By tea, India had another batting disaster with only 170 runs in their second innings leaving New Zealand with a target that they were expected to chase.
It was one of the worst batting performances on a good track with sun beating down.
Williamson is probably one of the few captains who have now got the Indian team out for less than 250 in six consecutive innings, a testimony to his brilliant cricketing acumen and near the perfect execution of plans by his bowlers.
Tim Southee (4/48) did the early damage with his swing bowling, Neil Wagner (1/44) bowled those hard “rib cage” overs coming round the stumps and Trent Boult (3/44), with his ability to bring it back into the left-hander, made for a brilliant few hours of Test cricket.
And then there was India’s nemesis Kyle Jamieson (2/30), who got his “bunny” Kohli third time in three Tests and twice in one to put the icing on the cake.

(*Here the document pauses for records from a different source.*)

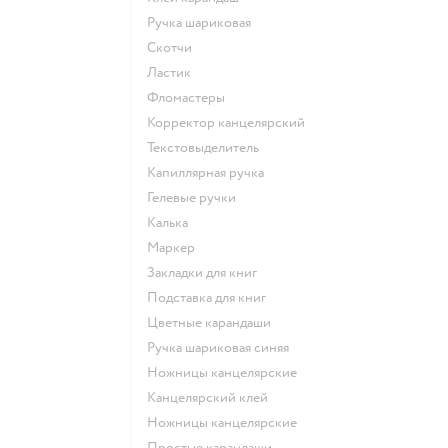
Ручка шариковая
Скотчи
Ластик
Фломастеры
Корректор канцелярский
Текстовыделитель
Капиллярная ручка
Гелевые ручки
Калька
Маркер
Закладки для книг
Подставка для книг
Цветные карандаши
Ручка шариковая синяя
Ножницы канцелярские
Канцелярский клей
Ножницы канцелярские
Простые карандаши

Pant fought for two and half hours for his 41 but it was more intent and less content as a cavalier devil may care approach didn’t get him too many runs.
The catch that Henry Nicholls took while running backwards was as good as one would witness at this level.
Pant’s dismissal did hamper India’s chances but before that an inspirational piece of captaincy from Williamson left an indelible mark.
He got Wagner to come round the wicket to Jadeja and the left-arm “pounder” went wide enough to nearly cut the side crease and angled one for Jadeja to nick it behind the stumps.
Pant’s approach of dealing with the New Zealand attack was better than just being in the shell, something that did more harm than good for Cheteshwar Pujara (15 off 80 balls).
Before Pujara, the extra bounce outside the off-stump had the Indian skipper falling for it and BJ Watling got the easiest of catches in his final game for the Black Caps.
Pujara’s abilities of grinding out bowlers have reached mythical proportions and once again he wasn’t looking to score.
The pressure built and Jamieson fired one in with the angle. Pujara wanted to remove his bat but it seemed the ball tailed him and Taylor got a regulation catch.
Ajinkya Rahane (15 off 40 balls) also didn’t last long and as it has happened with India often, their tail didn’t wag save for Mohammed Shami (13), who slashed three fours before Williamson cleverly deployed a “fly third-man” (neither short third-man nor the traditional third man) for the shot, which promptly landed in the fielder’s palms.
It was a day when everything went haywire for India and poor captaincy made matters worse.